(WHAT YOU WILL DO): Only the lines that contain the string "back" belong in the answer; pull them from the records.

(EXERCISE MATERIALS):
--- START ---

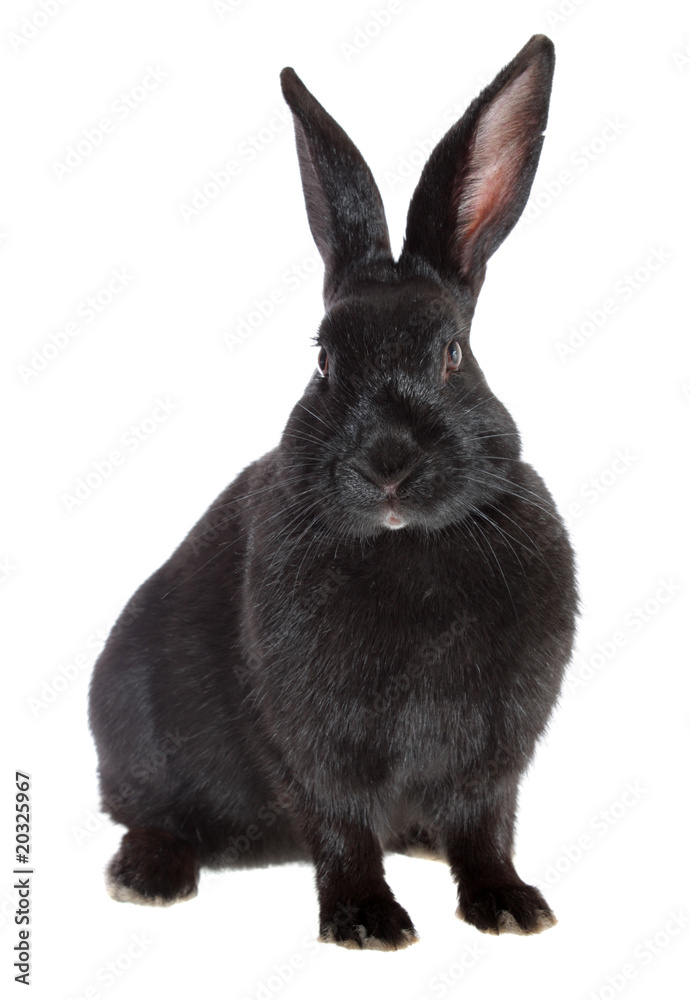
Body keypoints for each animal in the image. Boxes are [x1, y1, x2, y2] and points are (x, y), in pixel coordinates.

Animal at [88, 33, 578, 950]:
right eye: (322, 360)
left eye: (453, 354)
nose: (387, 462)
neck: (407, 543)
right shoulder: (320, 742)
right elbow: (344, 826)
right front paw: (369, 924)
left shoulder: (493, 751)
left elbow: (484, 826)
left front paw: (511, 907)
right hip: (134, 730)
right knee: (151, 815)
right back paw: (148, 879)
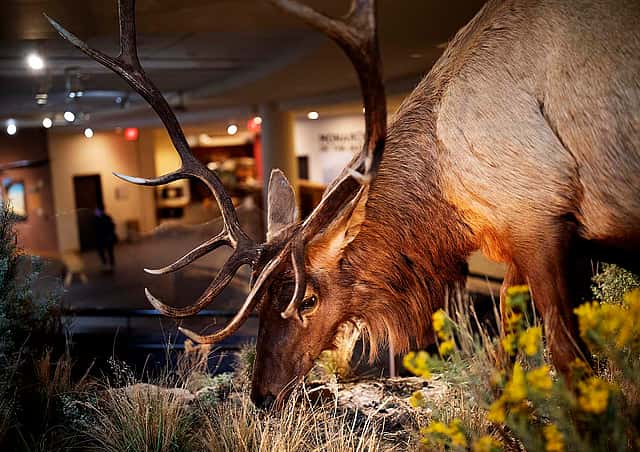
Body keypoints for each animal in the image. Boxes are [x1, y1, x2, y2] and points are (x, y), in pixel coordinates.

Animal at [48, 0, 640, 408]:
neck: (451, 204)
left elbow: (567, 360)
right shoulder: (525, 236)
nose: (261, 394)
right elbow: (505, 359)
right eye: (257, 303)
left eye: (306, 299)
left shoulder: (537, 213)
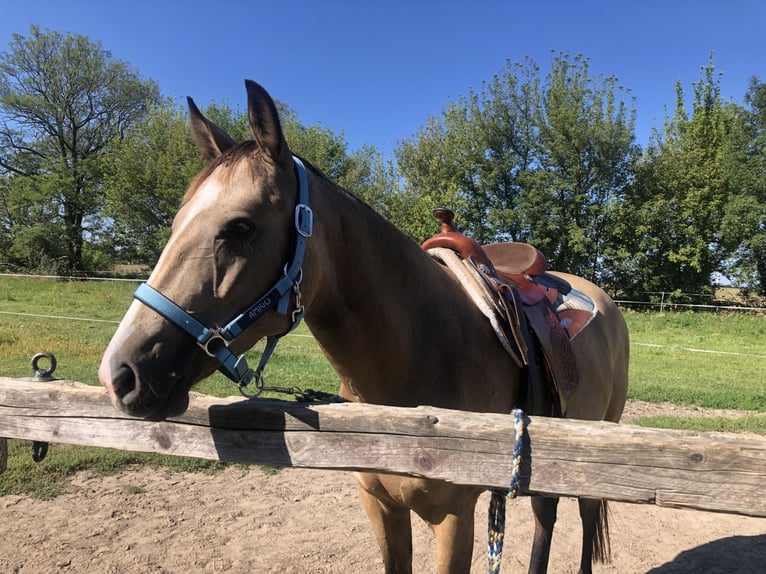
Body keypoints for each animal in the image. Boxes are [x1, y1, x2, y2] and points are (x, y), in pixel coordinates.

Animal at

--- END ---
--- START ---

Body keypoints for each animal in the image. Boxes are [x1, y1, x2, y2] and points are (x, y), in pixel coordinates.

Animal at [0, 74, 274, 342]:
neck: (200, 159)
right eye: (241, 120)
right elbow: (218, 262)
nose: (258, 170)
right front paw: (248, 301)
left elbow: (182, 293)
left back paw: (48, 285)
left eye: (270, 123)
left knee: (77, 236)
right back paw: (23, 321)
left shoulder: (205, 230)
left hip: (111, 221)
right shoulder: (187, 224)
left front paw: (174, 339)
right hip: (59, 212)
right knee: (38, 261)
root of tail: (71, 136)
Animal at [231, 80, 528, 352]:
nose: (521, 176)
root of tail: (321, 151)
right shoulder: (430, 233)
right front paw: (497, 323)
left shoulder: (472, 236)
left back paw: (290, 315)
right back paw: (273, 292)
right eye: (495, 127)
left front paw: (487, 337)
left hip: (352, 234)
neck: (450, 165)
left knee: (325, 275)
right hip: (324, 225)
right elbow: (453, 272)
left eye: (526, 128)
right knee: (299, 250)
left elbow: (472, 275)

--- END ---

(REPLY TO THE TASK):
right back paw: (148, 879)
left back paw: (48, 285)
right back paw: (23, 321)
left back paw: (290, 315)
right back paw: (273, 292)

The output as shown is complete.